[Skeletal landmark data]
====
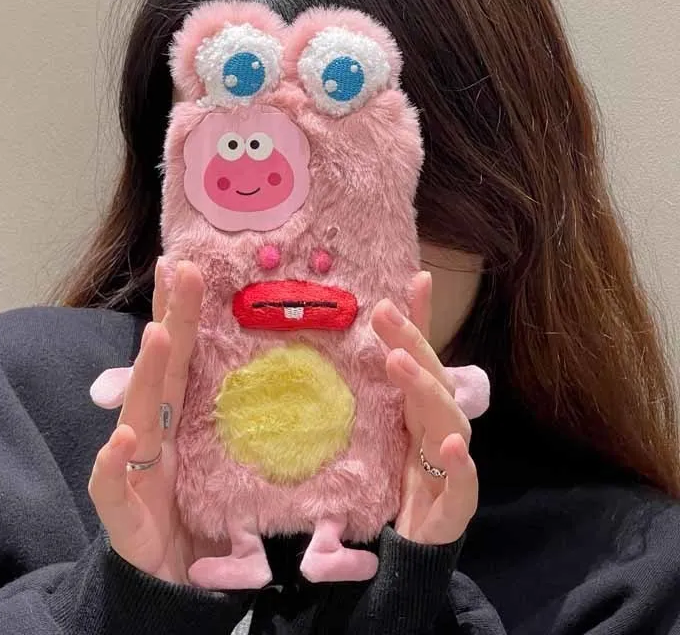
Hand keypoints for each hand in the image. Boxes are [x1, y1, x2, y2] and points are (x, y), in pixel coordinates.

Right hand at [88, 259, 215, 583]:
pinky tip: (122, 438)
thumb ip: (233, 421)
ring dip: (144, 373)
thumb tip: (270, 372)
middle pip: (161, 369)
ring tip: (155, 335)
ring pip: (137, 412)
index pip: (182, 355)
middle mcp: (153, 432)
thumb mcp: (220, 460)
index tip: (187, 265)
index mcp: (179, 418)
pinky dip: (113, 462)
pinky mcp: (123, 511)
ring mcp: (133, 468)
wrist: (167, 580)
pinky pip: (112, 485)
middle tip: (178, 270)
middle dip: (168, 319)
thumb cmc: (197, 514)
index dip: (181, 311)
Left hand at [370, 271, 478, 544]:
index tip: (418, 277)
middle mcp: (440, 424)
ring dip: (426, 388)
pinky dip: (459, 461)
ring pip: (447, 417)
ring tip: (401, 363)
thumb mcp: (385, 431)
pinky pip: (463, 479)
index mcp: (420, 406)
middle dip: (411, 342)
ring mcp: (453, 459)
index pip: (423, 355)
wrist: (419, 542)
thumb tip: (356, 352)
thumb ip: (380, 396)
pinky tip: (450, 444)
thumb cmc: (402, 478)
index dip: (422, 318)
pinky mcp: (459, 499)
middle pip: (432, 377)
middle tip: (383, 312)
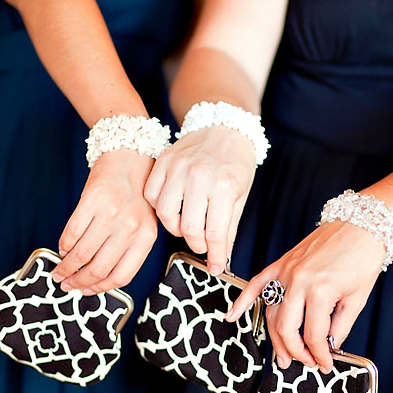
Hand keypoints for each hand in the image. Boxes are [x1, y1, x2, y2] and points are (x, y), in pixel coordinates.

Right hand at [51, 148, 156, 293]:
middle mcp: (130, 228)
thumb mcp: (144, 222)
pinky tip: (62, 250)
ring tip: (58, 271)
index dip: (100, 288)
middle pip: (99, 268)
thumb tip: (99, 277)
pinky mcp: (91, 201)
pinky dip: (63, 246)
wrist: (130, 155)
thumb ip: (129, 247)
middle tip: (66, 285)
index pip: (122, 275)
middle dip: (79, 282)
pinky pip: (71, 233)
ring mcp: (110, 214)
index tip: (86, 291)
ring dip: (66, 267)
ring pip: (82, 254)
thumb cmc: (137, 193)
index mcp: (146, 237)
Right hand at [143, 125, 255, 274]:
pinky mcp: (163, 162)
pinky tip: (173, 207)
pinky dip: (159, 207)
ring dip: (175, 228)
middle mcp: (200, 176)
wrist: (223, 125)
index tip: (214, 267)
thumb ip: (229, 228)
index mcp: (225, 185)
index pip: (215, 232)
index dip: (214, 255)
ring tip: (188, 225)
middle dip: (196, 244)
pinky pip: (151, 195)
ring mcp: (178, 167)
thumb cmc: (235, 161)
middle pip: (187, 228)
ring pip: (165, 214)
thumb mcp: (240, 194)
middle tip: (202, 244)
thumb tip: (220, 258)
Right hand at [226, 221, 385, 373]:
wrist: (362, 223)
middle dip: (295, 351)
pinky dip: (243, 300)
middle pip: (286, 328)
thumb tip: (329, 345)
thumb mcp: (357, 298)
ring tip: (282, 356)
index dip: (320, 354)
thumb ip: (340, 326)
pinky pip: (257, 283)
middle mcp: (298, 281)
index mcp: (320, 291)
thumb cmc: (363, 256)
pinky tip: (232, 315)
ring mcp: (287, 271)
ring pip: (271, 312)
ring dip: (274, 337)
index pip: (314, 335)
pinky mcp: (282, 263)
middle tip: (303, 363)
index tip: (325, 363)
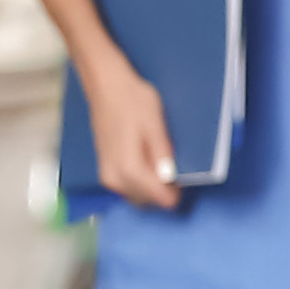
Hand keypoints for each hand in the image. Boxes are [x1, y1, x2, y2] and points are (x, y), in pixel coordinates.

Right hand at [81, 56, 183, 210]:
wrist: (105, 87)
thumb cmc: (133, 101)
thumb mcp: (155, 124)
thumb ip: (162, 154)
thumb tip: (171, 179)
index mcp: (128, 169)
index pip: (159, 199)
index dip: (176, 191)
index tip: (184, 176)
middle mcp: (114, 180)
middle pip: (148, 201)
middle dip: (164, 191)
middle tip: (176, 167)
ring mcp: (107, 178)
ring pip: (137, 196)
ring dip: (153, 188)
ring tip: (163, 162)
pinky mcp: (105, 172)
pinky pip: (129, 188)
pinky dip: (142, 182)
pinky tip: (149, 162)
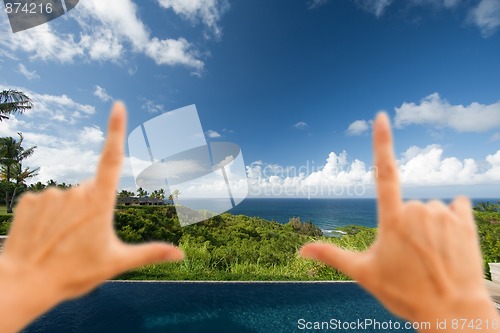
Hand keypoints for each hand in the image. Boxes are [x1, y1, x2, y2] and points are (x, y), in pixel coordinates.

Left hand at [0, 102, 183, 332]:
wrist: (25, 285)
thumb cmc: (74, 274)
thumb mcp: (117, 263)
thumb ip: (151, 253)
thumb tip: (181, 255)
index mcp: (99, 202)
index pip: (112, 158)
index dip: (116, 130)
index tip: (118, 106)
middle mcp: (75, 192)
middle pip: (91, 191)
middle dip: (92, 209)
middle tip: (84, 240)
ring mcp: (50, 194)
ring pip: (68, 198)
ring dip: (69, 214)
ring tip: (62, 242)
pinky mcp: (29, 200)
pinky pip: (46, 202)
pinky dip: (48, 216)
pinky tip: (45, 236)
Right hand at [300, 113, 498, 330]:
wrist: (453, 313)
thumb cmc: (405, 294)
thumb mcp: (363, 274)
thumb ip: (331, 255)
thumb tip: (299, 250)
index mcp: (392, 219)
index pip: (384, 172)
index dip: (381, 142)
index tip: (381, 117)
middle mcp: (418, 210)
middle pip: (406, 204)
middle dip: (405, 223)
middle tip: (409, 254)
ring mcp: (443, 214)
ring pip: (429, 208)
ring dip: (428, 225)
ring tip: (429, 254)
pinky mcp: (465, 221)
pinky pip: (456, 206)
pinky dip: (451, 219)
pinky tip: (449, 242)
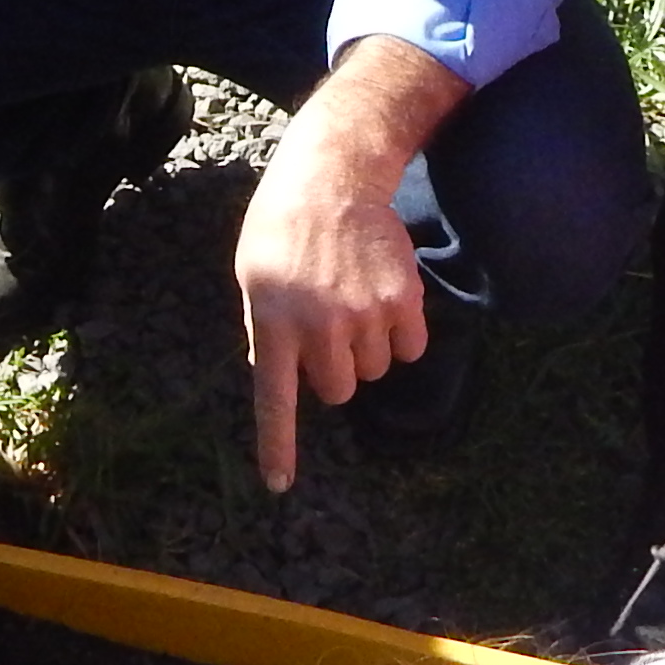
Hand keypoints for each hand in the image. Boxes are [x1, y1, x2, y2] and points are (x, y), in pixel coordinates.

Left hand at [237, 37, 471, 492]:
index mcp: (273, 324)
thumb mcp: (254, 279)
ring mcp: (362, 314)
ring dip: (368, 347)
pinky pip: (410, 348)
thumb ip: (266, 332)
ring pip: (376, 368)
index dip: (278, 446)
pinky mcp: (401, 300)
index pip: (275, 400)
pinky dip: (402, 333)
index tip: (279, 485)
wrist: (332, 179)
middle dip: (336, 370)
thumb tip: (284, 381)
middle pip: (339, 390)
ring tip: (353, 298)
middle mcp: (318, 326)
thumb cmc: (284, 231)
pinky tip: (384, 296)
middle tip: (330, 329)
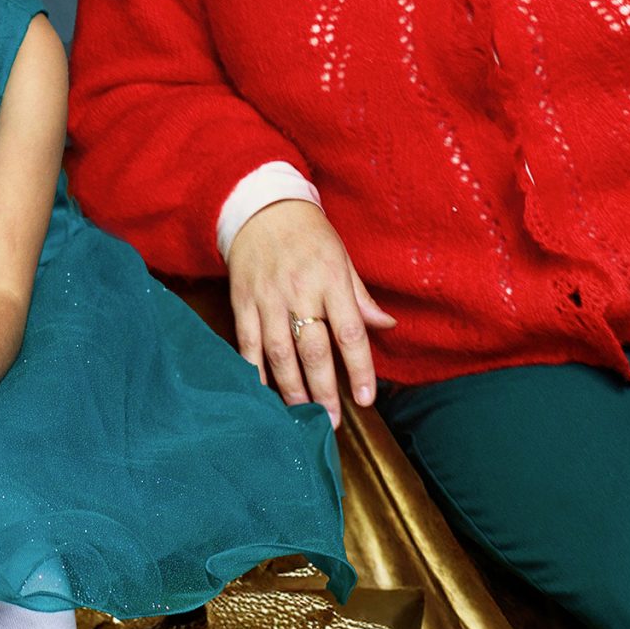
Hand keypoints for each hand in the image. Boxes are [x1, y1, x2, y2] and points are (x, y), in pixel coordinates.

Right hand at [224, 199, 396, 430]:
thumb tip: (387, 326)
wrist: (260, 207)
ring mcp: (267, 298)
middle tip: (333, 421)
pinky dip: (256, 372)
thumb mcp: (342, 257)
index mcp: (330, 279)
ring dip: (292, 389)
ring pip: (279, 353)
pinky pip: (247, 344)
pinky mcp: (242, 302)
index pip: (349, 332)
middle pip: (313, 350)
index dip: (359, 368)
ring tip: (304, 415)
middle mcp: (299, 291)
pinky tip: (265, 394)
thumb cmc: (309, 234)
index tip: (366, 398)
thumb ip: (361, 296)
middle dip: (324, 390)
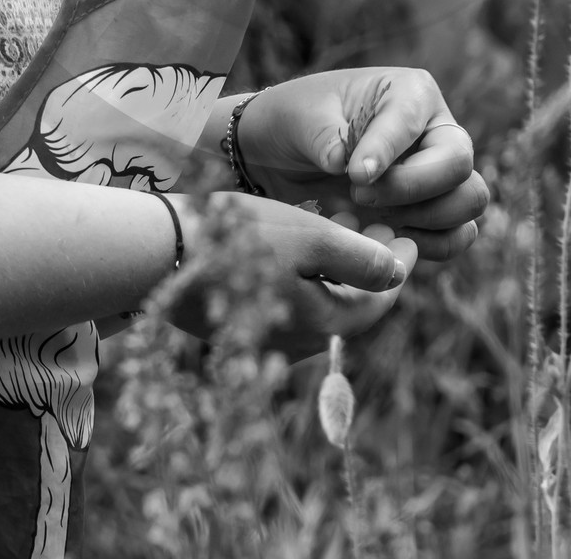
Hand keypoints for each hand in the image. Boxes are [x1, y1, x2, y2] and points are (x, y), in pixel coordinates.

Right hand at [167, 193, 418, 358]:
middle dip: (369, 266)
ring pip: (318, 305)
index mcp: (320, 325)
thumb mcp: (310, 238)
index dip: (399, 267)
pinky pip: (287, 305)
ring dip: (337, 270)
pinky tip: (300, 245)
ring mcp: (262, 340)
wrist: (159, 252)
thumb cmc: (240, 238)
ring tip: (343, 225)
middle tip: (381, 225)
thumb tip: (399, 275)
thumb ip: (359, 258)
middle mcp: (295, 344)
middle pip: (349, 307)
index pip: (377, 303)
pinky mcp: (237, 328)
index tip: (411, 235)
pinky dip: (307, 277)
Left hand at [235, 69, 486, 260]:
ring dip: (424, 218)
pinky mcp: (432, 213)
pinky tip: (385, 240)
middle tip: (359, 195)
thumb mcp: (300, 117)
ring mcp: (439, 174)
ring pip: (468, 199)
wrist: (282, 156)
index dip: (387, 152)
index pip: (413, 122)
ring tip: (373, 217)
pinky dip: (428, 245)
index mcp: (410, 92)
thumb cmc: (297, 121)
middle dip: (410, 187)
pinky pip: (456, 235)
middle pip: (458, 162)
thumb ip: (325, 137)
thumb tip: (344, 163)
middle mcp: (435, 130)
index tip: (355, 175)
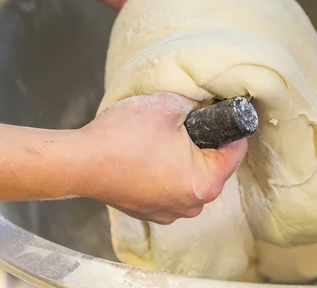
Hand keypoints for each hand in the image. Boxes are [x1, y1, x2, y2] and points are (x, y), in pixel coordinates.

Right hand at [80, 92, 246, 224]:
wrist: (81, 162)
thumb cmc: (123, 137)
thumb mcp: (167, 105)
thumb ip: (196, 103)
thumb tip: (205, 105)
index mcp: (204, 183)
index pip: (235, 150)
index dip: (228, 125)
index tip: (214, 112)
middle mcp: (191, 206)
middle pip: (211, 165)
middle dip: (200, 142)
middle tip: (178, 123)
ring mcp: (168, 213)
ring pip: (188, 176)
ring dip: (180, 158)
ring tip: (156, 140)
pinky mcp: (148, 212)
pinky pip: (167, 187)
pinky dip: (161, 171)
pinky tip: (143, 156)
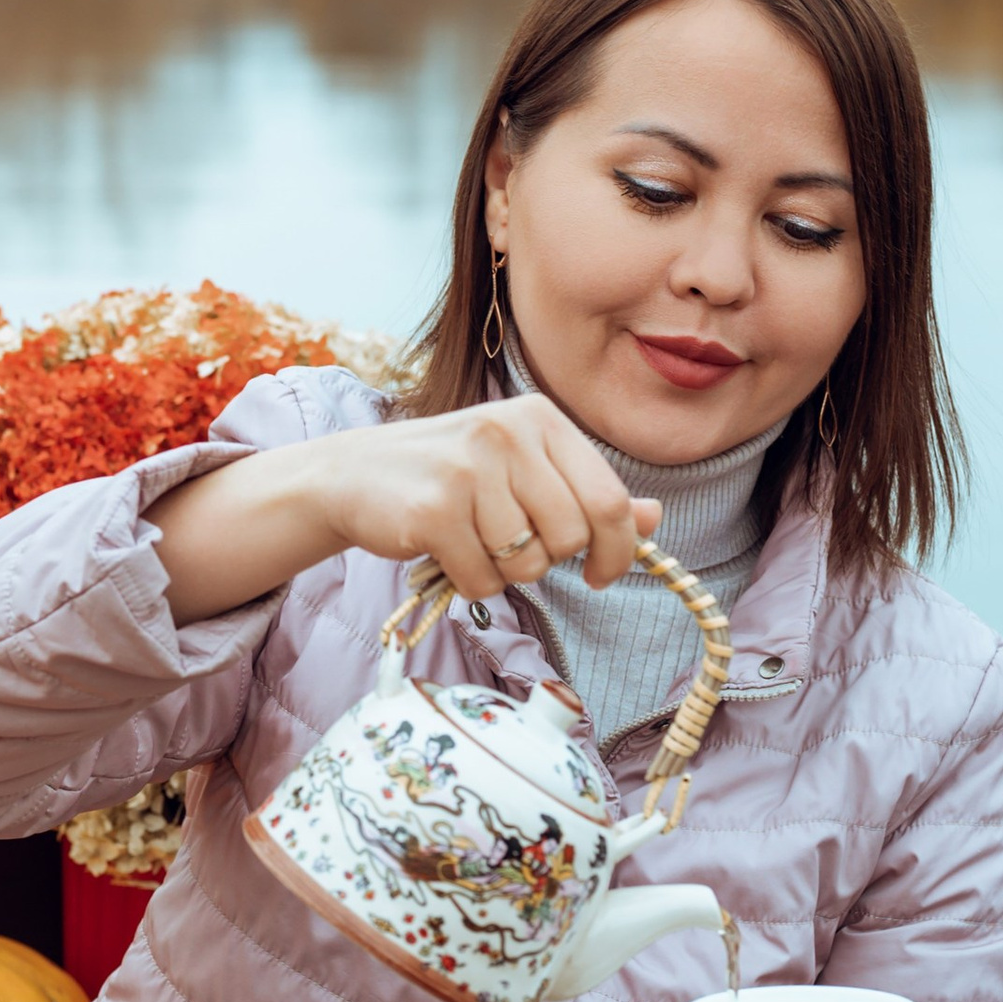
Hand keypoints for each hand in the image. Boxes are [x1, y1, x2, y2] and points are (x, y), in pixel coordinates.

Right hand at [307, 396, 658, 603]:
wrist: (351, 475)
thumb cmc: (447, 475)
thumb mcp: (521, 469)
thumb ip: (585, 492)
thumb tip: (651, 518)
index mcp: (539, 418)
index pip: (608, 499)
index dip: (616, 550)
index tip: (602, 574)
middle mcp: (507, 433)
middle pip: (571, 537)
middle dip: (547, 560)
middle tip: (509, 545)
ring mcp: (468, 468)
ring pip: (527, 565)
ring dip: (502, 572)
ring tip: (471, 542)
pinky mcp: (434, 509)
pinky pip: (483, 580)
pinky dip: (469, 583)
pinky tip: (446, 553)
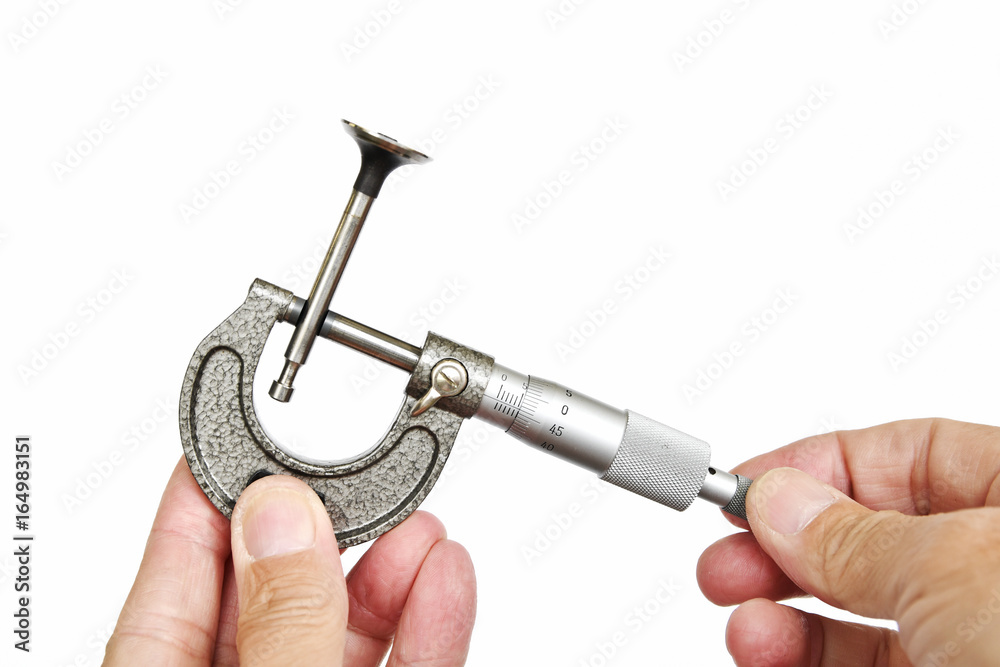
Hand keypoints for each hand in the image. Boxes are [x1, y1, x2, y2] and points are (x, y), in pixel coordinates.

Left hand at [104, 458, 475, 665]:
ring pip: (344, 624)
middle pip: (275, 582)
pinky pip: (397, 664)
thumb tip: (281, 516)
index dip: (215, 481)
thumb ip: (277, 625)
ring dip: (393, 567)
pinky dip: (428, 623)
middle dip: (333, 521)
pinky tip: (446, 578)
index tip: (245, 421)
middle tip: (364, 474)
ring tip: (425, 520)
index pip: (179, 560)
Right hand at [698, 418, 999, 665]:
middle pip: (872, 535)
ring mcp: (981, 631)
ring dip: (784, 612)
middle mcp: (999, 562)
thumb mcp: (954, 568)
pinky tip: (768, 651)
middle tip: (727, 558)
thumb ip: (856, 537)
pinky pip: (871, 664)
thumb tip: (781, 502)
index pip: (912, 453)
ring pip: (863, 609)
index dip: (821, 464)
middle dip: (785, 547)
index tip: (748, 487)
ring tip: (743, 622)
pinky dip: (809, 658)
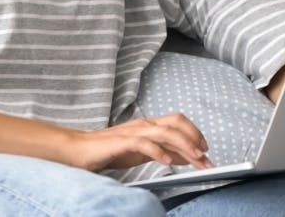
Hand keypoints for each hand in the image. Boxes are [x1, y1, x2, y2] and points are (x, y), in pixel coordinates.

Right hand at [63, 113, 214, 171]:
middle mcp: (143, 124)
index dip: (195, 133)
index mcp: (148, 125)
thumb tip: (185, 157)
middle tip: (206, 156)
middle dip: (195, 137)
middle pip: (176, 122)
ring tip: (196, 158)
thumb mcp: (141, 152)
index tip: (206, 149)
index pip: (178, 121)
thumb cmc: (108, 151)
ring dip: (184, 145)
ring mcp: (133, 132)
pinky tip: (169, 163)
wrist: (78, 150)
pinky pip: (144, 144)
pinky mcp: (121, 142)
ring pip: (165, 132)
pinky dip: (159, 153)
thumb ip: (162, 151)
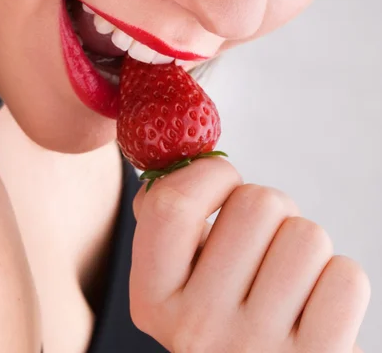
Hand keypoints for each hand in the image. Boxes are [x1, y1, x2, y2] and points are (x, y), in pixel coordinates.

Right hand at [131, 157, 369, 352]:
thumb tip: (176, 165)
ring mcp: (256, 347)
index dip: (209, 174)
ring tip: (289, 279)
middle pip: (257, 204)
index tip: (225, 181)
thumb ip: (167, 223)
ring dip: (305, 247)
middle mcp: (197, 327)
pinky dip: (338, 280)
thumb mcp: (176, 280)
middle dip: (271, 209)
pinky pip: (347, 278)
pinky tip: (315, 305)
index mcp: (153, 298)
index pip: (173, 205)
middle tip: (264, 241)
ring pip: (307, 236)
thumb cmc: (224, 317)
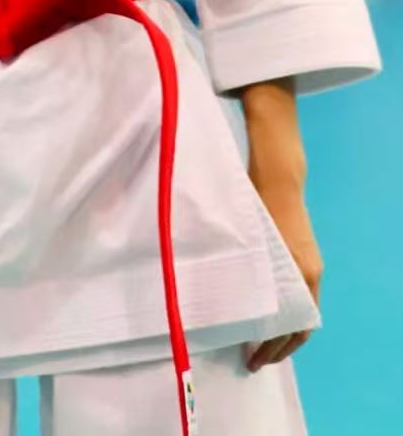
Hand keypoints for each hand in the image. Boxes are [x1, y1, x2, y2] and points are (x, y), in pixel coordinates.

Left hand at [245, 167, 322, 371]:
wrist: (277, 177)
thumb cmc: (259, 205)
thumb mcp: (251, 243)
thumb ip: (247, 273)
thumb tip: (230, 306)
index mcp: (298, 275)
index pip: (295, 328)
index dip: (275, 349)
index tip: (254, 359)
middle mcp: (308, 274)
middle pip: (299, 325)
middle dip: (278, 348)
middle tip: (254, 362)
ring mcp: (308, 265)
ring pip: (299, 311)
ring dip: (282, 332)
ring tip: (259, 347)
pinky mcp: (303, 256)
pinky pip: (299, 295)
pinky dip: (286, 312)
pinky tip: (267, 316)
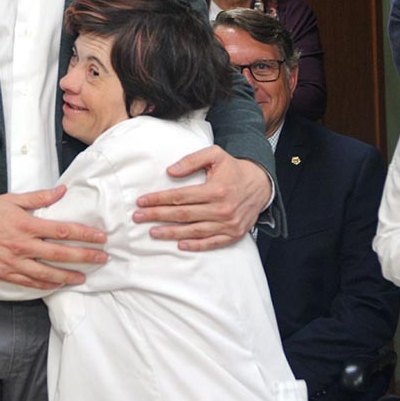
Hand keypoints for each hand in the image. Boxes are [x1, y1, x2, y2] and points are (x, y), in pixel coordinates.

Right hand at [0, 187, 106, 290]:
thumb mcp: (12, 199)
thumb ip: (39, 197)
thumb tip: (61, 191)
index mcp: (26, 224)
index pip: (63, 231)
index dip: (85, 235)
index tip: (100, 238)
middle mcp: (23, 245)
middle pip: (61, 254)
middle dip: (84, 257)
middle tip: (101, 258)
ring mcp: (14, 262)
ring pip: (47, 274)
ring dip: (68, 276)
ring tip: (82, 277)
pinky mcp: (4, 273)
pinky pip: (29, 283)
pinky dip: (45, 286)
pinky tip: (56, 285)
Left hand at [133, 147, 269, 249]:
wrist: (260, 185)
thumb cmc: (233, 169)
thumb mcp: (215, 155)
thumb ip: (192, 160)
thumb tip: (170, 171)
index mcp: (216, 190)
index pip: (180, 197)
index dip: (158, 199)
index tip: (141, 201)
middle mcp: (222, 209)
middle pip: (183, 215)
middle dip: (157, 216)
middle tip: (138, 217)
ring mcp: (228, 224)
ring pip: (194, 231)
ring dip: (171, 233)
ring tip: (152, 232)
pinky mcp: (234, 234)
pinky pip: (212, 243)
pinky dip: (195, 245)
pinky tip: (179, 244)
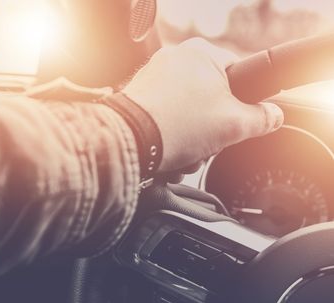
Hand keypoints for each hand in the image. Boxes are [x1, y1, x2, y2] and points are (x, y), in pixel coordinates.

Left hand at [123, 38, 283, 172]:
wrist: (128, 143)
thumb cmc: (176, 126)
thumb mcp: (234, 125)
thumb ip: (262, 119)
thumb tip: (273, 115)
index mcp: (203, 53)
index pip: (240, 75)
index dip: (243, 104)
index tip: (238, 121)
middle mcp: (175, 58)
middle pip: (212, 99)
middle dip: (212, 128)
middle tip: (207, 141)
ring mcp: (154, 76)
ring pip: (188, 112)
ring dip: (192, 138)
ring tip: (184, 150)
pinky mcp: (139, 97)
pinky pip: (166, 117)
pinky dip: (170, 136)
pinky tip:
====
Write out exactly the lines above between the one with "ring pip: (863, 609)" and the one with "middle tip: (264, 241)", inclusive, with pictures left out.

## ANSWER
ring pip: (863, 609)
index dip: (821, 464)
middle dip: (785, 547)
index tip: (748, 487)
ring tip: (743, 622)
pinky dip: (809, 658)
Hand keypoints for each hand in the image. Boxes are [x1, y1, x2, y2] and points are (x, y), in pixel coordinates.

Right hand at [63, 113, 214, 171]:
middle mcp: (143, 124)
index dip: (195, 133)
index mcp: (148, 125)
thumb tip: (185, 157)
middle tip: (206, 156)
middle dip: (195, 137)
middle pip: (176, 122)
ring tip: (196, 158)
thumb mcp: (141, 152)
index tip: (206, 149)
index pip: (178, 121)
thumb cmc: (108, 151)
ring dip: (184, 145)
ring mcp: (133, 132)
pinky tip: (169, 163)
wrist: (78, 150)
pinky pip: (144, 144)
pinky mcp: (121, 142)
ring pip: (165, 132)
pinky dip: (159, 153)
thumb ip: (162, 151)
Hand keypoints for each hand in the image. Boxes are [x1, y1, x2, y2] and points are (x, y), in pixel coordinates.

Right hand at [131, 157, 369, 352]:
thumb tip: (176, 165)
ring mcp: (256, 347)
index dip: (209, 174)
ring tip: (289, 279)
middle pip: (257, 204)
index tip: (225, 181)
thumb ip: (167, 223)
ring dip: (305, 247)
middle mcp: (197, 327)
pinky dip: (338, 280)
thumb mcp: (176, 280)
middle dip: (271, 209)
pinky pip: (347, 278)
pinky tip: (315, 305)
index mcp: (153, 298)
index pip: (173, 205)
middle tip: (264, 241)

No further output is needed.